A picture is worth a thousand numbersPosted: September 1, 2011
I just reintroduced myself to a lovely little example of why it’s important to draw graphs and to look at outliers in your data, and I want to introduce you to it as well.
This came up today when I was trying to persuade someone that they really ought to look beyond the average values for spending, website visits, and so on when thinking about their customers. They weren’t convinced, as they thought that an average told you pretty much all the important stuff, and anything else was basically just getting carried away with overengineering the statistics for the fun of it.
Here is a very lovely little counterexample: Anscombe’s quartet, constructed by Edward F J Anscombe back in 1973. Feast your eyes on the sets of data below, which have eleven points each.
(thanks Wikipedia for the picture).
Imagine that each of these datasets represents eleven of your customers on some measure or other (you can pick something that’s relevant to you). If you looked at just the averages, or even started to get a bit clever and look at the variance and the correlation of X and Y for each set, you’ll find that every set has exactly the same values.

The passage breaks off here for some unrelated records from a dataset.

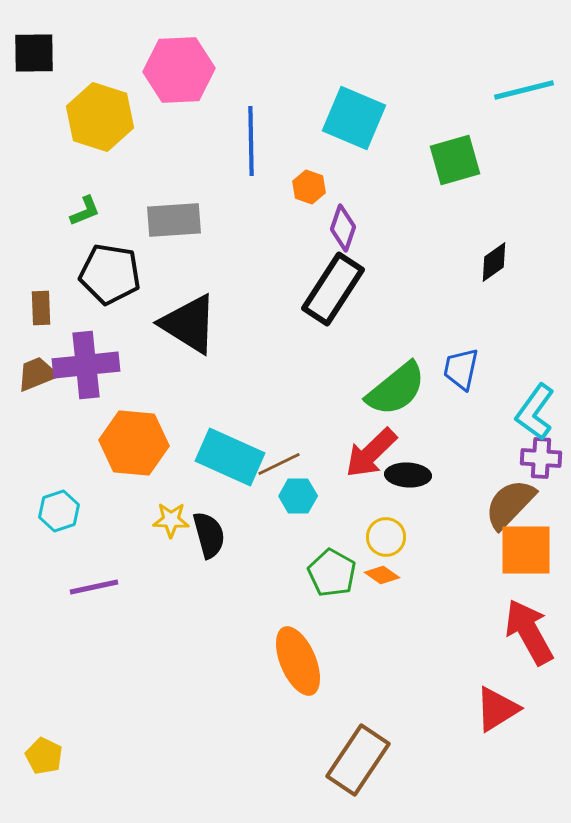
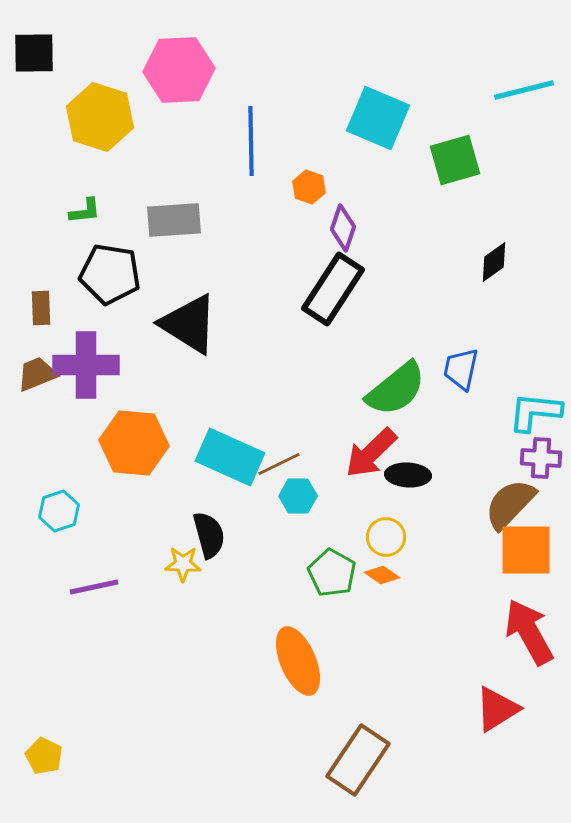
cyan square at (354, 118): moved 24 px right
green L-shape at (85, 211): rotated 16 degrees clockwise
purple cross at (86, 365): rotated 6 degrees clockwise
cyan L-shape at (535, 412): rotated 60 degrees clockwise
yellow star at (171, 520): moved 12 px right, 44 px down
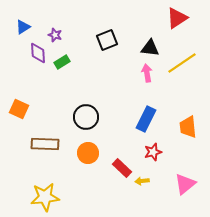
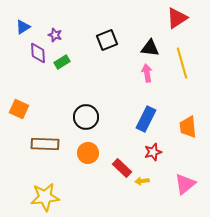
yellow line: rotated 72 degrees counterclockwise
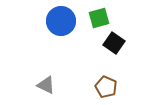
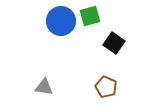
green square: moved 9 px left, 2 px up
gray triangle: moved 2 px left, 2 px down; rotated 18 degrees counterclockwise
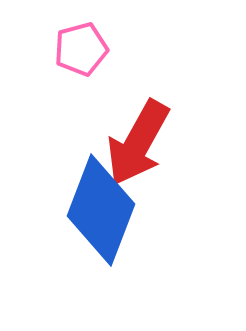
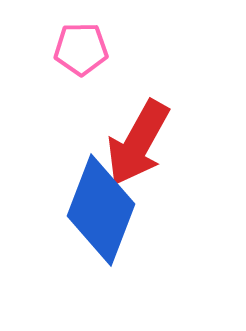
pink pentagon: rotated 14 degrees clockwise
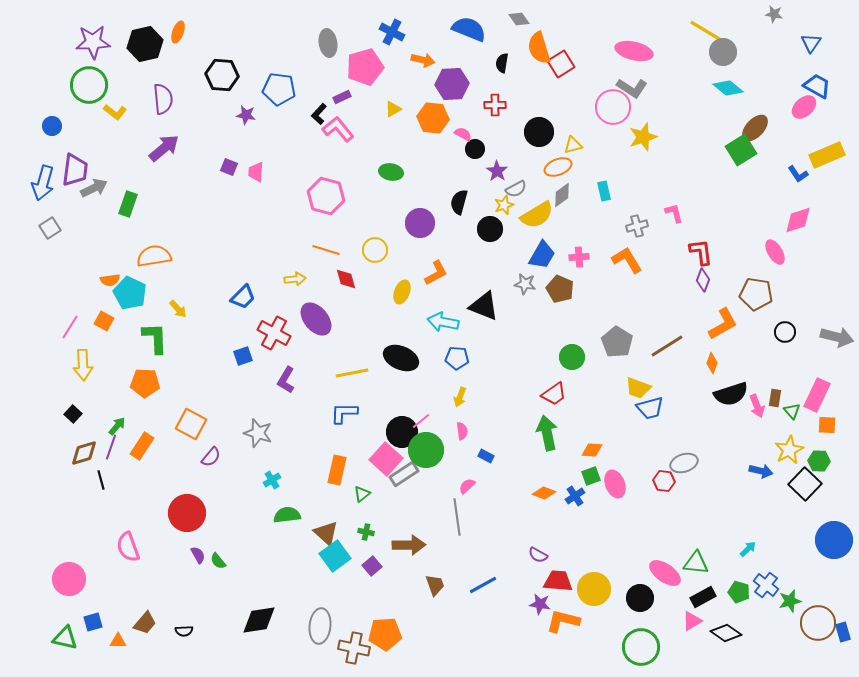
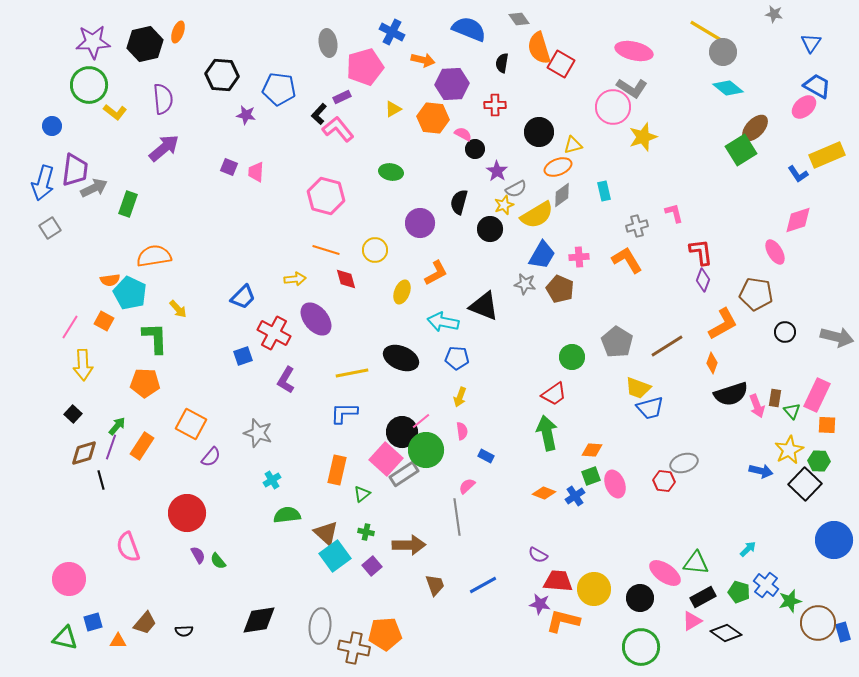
red square at (561, 64): rotated 28 degrees counterclockwise
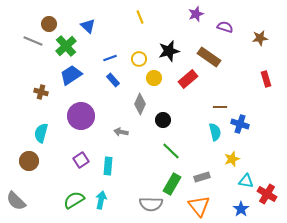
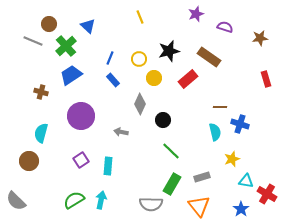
blue line at (110, 58): rotated 48 degrees counterclockwise
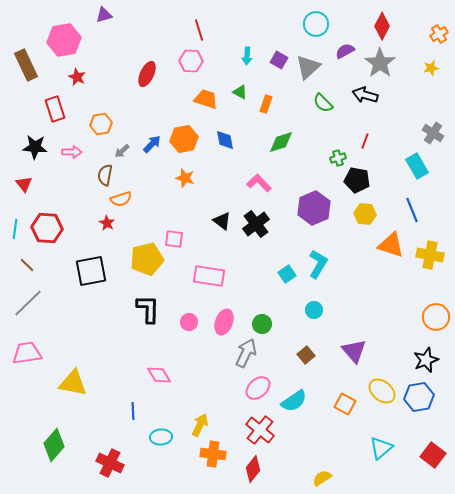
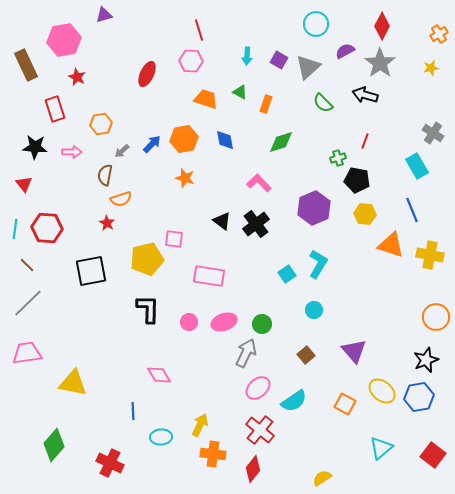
pink ellipse at (224, 322): rotated 50 degrees clockwise
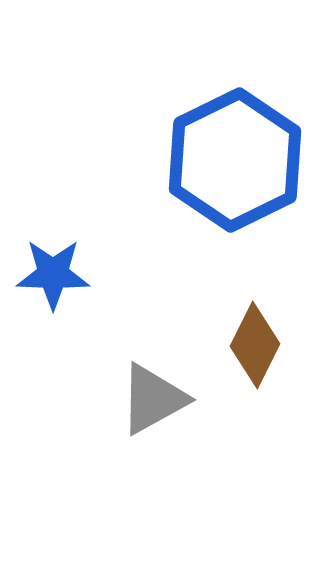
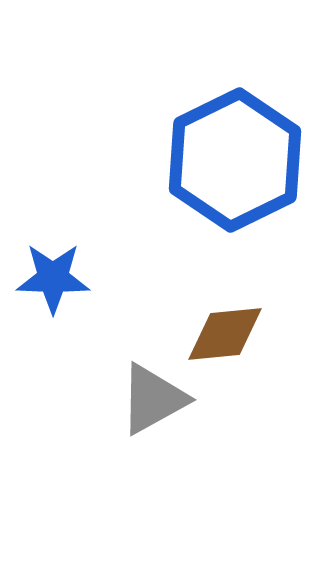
blue star: moved 4 px down
brown diamond: moved 30 px left, 11 px up; rotated 58 degrees clockwise
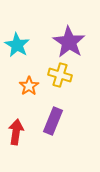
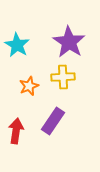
yellow cross: moved 3 px right, 2 px down; rotated 20 degrees counterclockwise
orange star: rotated 12 degrees clockwise
purple rectangle: rotated 12 degrees clockwise
red arrow: moved 1 px up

Isn’t that fantastic? Each of the sets above has mean X of 9, variance X of 10, mean Y of 7.5, variance Y of 3.75, and correlation between X and Y of 0.81, with exactly the same best fit regression line for each. Any sensible summary measure you can think of for the set comes out just the same for every one. And yet anyone looking at the graphs can see in a second that each dataset is telling a completely different story about your business.